Banyak yang menyadari, bahwa kopi menciptakan berjuta filosofi dari mood yang dihasilkan dari kopi itu sendiri, apapun jenis kopinya. Termasuk filosofi tentang hidup yang baru dapat dimulai setelah kita ngopi ; life begin after coffee. Dan terus terang, artikel ini pun tercipta setelah penulis menghabiskan setengah cangkir dari 12 gr medium dark arabika ciwidei dengan konsentrasi pada 80 ml bertekanan 15 bar.
Selain filosofi tersebut tadi, kita juga tahu bahwa kopi memiliki keasaman (acidity) mereka sendiri, walaupun dengan definisi yang masih beragam. Hal ini pulalah yang kemudian menjadikan beberapa orang enggan minum kopi, karena khawatir dengan efek yang ditimbulkan oleh keasaman tersebut, khususnya untuk lambung mereka. Tapi tahukah kita? Bahwa kopi hanya memiliki tingkat keasaman pada level pH 5 saja? Artinya, keasaman kopi masih berada di bawah bir, jus jeruk, bahkan soda.
Meskipun begitu, ketika kita bicara tentang keasaman kopi, itu tidak seperti ketika kita membayangkan rasa asam ketika kita mengkonsumsi mangga atau jeruk dan buah-buahan lainnya. Acidity atau keasaman pada kopi, adalah tentang "after taste" dan "notes".
Lalu apakah after taste dan notes itu? After taste (secara bahasa) adalah sensasi rasa asam kopi yang kita dapatkan setelah kita menyesapnya (bukan meneguknya), yang kemudian menciptakan catatan rasa (notes), seperti aroma rempah dan bunga-bungaan pada jenis kopi tertentu seperti varian arabika toraja atau kintamani bali. Lidah kita seakan mendapatkan dan memiliki "catatan" mereka sendiri dari apa yang baru saja disesapnya. Sehingga dapat disimpulkan jika rasa asam yang kita dapatkan tidak terjadi ketika kita masih mengkonsumsinya, tapi setelahnya.

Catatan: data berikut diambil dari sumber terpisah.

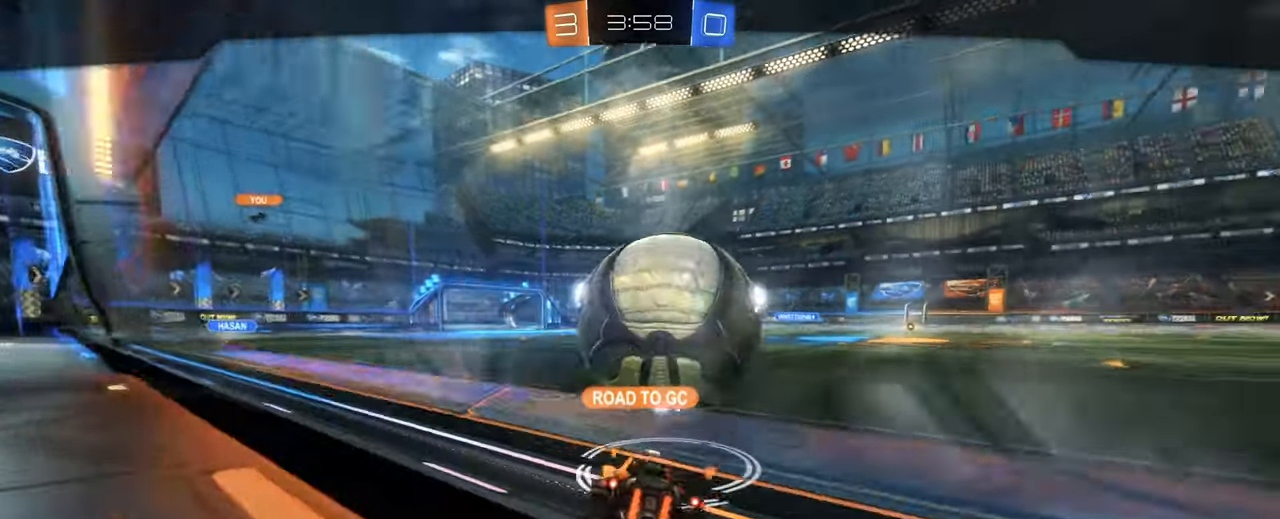
Gameplay with keyboard and mouse; each line is a JSON object with the keys and mouse buttons held at the frame after it. "events" lists presses ("down") and releases ("up") of "1", "2", "3", "4", "5", "a", "alt", "b", "c", "ctrl", "d", "e", "f", "g", "q", "r", "s", "shift", "space", "t", "tab", "tilde", "v", "w", "x", "z", "mouse_left", "mouse_wheel", "mouse_right", "mouse_mb4" and "mouse_mb5" between this image and that frame as [ms after this image, input, new state], when the widget could be followed in between. "mouse_left", "mouse_wheel", "mouse_right", "mouse_mb4", "mouse_mb5" = the "left", "wheel", "right", "mb4", "mb5" buttons of the "mouse" list. No other keys are recorded. "wheel" means that the mouse wheel is clicked or scrolled. Mouse movement is not recorded.
{"keys": [], "mouse": [], "events": []}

Baik dan buruknya keasaman kopi, tergantung pada tingkat roasting (sangrai) biji. Keasaman biji mentah (green bean) akan semakin hilang sejalan dengan proses sangrai. Sehingga semakin lama proses sangrai, akan menjadikan keasaman kopi semakin rendah. Selain akan merusak notes dan after taste bawaan pada karakteristik biji kopi, proses sangrai yang terlalu lama juga akan menghilangkan asam Klorogenik (Chlorogenic), zat antioksidan yang terkandung pada kopi, khususnya pada jenis robusta yang memiliki kandungan klorogenik lebih tinggi daripada arabika.

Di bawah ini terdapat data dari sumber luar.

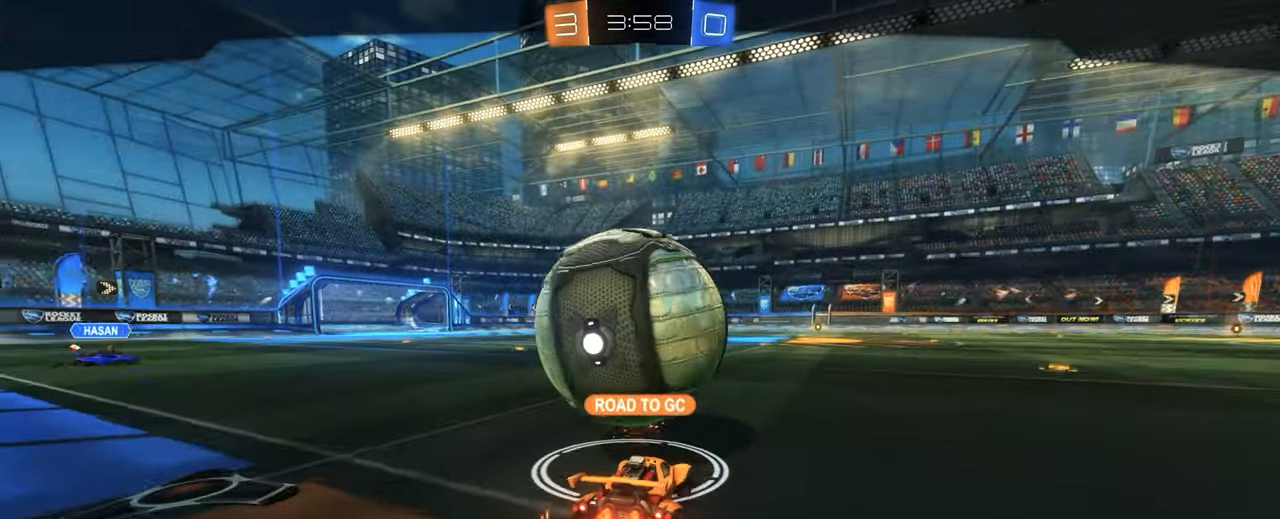
{"keys": [], "mouse": [], "events": []}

Berbeda dengan asam Klorogenik, terdapat pula asam Quinic yang justru tercipta dari proses roasting biji. Semakin lama proses roasting, maka akan semakin tinggi kandungan zat ini. Asam Quinic adalah zat yang memiliki peranan penting dalam menciptakan cita rasa kopi, seperti wangi kopi ataupun kafein yang ditimbulkan.
Hampir sama dengan asam Quinic, ada pula asam Alifatic yang tercipta dari Chlorogenic yang terurai pada saat proses roasting.
Selain itu ada juga beberapa asam lain yang dihasilkan dari proses roasting maupun yang berasal dari asam bawaan tiap karakteristik masing-masing biji kopi. Seperti asam amino bebas yang (secara umum) memiliki fungsi untuk membentuk protein. Asam amino bebas kemudian menurunkan sifat-sifat senyawa Alanin yang berfungsi untuk meningkatkan daya tahan tubuh, dan senyawa Asparagin yang dapat menjadi senyawa pembunuh sel kanker.
Dalam 100 gr biji kopi sebelum roasting (green bean) dapat memiliki 0.5 gr kandungan asam amino, hingga 1 gr amino setelah roasting.
Jadi, masih takut ngopi?
Disclaimer : kata "kopi" yang penulis maksudkan adalah pengertian untuk kopi yang merujuk pada jenis biji kopi asli, bukan kopi sachet.